Kita pernah menyaksikan mewabahnya PMK di Eropa lewat berbagai media dan sampai hari ini juga masih banyak negara belum bebas PMK. Mereka butuh jutaan dollar untuk mengatasi PMK. Itu pun tidak tuntas karena acapkali muncul kembali.
Berapa banyak anggaran yang akan dihabiskan negara kita untuk menanggulangi penyakit tersebut bila sampai pihak berwenang kebobolan dalam pengawasannya? Apalagi pintu masuk kita sangat banyak dan tidak semuanya terawasi dengan baik.
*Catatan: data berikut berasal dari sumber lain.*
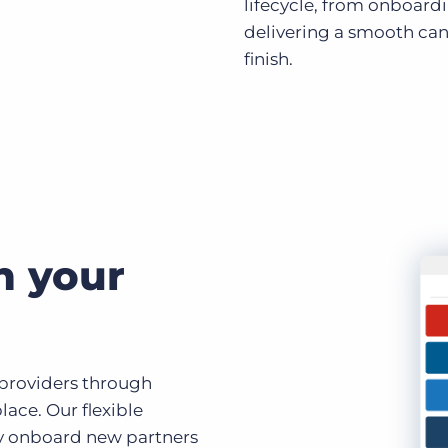
lifecycle, from onboard
delivering a smooth can
finish.
h your
 providers through
ace. Our flexible
y onboard new partners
Pemerintah semestinya berpikir matang-matang sebelum ambil keputusan yang berisiko tinggi ini. Jangan hanya membela kepentingan sesaat tapi dampaknya bisa berkepanjangan. Semoga saja kebijakan yang lebih condong membela kepentingan konsumen itu tidak mendatangkan mudharat.
Kita berharap, impor daging kerbau yang murah tidak kebablasan sehingga mempengaruhi semangat peternak memelihara sapi. Jadi, semua dilihat secara menyeluruh dari kepentingan peternak, industri penggemukan sapi, industri pengolahan daging, konsumen, juga pemerintah sendiri.